Dataset records
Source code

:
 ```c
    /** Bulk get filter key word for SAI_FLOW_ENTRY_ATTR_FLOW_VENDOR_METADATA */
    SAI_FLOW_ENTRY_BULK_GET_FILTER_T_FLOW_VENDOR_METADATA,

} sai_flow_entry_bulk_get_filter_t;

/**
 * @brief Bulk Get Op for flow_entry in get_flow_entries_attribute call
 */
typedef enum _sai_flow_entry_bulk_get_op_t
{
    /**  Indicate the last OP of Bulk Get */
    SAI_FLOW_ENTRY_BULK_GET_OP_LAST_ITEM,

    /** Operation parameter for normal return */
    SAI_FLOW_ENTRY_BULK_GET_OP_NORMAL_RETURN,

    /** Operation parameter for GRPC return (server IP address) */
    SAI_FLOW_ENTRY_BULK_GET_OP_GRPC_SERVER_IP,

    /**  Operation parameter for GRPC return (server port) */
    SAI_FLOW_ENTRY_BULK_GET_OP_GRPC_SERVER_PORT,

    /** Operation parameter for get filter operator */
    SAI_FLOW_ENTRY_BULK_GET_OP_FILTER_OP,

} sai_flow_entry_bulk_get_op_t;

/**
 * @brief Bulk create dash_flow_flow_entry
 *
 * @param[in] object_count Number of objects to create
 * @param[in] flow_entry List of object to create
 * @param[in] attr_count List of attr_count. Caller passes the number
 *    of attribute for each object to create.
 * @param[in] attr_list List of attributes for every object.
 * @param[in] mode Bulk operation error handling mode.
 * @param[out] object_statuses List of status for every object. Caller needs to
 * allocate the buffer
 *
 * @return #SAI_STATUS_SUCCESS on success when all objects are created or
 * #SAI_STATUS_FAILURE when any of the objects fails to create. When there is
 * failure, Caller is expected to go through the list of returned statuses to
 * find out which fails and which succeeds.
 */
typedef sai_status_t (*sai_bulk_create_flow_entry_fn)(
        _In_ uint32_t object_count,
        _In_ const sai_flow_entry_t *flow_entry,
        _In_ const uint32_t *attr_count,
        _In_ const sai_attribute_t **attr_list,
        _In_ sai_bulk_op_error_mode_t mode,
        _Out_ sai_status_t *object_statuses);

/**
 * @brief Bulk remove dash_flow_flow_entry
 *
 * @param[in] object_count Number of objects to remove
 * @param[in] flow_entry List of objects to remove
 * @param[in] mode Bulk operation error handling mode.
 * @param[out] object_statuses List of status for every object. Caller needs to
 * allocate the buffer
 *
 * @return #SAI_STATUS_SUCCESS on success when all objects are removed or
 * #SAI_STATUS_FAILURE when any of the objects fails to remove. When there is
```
--
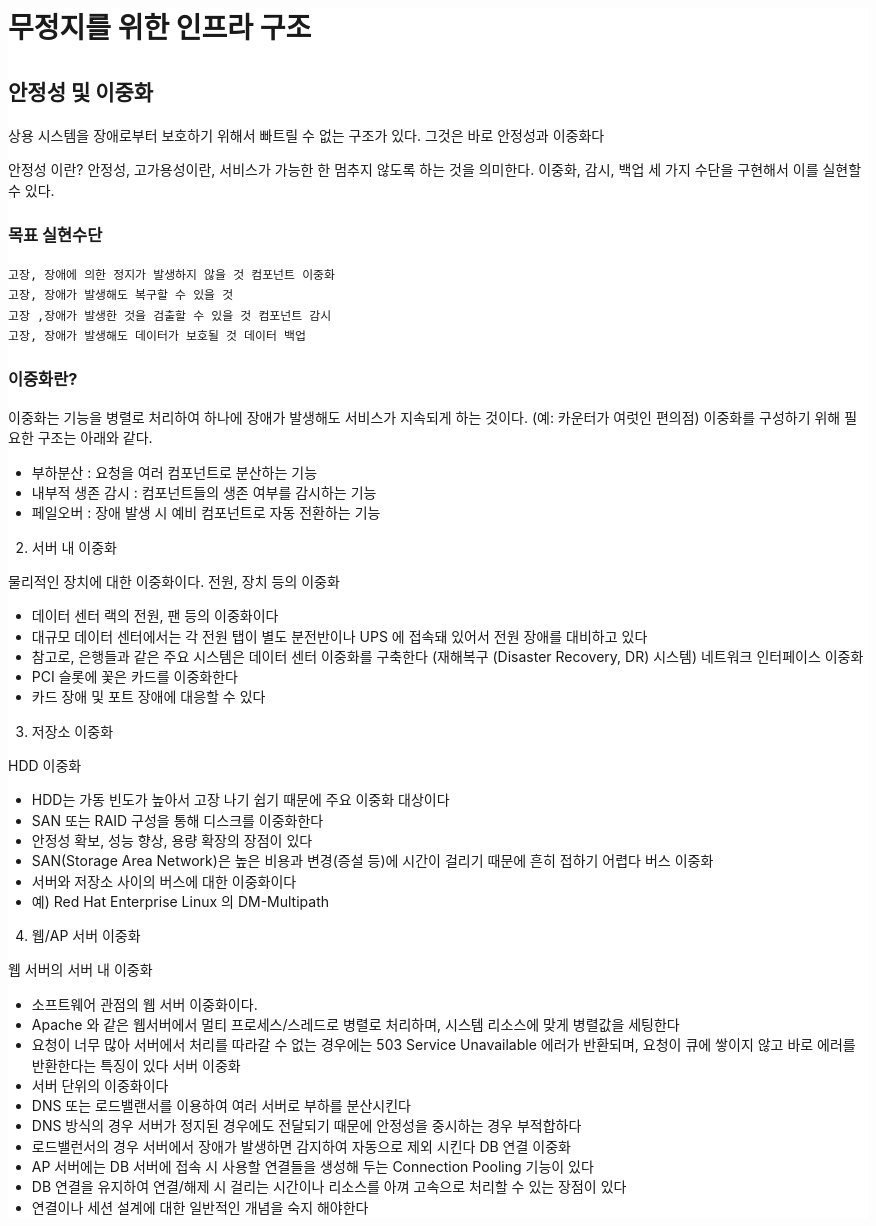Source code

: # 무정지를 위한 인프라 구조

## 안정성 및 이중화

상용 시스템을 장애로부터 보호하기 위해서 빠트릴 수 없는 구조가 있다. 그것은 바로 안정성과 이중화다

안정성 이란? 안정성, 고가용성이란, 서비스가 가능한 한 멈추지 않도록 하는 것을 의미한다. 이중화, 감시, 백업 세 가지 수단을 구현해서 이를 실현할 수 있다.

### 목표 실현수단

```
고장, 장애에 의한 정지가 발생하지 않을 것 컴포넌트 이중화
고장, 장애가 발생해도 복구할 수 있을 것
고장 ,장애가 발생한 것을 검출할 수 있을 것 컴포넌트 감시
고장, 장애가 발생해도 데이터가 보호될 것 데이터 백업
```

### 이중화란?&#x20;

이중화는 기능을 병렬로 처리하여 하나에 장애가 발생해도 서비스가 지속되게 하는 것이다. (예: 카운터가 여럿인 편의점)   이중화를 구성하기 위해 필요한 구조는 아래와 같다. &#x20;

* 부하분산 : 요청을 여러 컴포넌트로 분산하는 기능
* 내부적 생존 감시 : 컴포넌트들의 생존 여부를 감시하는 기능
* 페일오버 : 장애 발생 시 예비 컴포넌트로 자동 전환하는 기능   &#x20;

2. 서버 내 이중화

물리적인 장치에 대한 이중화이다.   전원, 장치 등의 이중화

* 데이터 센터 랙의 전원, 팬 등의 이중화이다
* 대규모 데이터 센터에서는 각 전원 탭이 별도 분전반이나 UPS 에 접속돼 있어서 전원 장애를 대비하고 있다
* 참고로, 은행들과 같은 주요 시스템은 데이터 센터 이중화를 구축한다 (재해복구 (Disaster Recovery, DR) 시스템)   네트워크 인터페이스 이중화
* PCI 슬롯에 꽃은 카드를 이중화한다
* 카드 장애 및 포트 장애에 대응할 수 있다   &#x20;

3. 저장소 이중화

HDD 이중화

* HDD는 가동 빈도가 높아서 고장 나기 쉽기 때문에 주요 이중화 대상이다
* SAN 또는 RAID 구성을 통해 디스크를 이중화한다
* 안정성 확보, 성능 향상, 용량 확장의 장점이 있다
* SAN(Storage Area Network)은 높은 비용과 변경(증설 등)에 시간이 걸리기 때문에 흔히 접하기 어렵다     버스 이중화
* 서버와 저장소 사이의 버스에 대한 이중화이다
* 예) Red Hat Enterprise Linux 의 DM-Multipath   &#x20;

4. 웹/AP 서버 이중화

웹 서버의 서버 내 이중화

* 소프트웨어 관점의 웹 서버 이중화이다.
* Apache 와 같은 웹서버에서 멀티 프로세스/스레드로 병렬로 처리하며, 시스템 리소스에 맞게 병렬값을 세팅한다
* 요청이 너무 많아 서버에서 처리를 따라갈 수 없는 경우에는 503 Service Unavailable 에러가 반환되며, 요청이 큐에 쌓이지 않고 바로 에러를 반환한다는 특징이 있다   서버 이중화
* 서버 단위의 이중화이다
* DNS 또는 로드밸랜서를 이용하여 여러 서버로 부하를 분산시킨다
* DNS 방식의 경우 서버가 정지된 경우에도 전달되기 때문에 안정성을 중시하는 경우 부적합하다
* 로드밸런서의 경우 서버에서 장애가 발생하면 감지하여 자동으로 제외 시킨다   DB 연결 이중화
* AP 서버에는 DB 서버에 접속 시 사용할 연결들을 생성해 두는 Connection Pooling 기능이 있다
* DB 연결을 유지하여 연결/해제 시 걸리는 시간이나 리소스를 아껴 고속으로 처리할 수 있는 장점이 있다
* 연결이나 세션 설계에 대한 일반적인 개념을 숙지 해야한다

Problem requirements: What lines above contain the word "서비스가"? Please copy each one.

Task response:
안정성 이란? 안정성, 고가용성이란, 서비스가 가능한 한 멈추지 않도록 하는 것을 의미한다. 이중화, 감시, 백업 세 가지 수단을 구현해서 이를 실현할 수 있다.
이중화는 기능을 병렬로 처리하여 하나에 장애가 발생해도 서비스가 지속되게 하는 것이다. (예: 카운터가 여럿인 편의점)   이중화를 구성하기 위해 필요한 구조는 아래와 같다. &#x20;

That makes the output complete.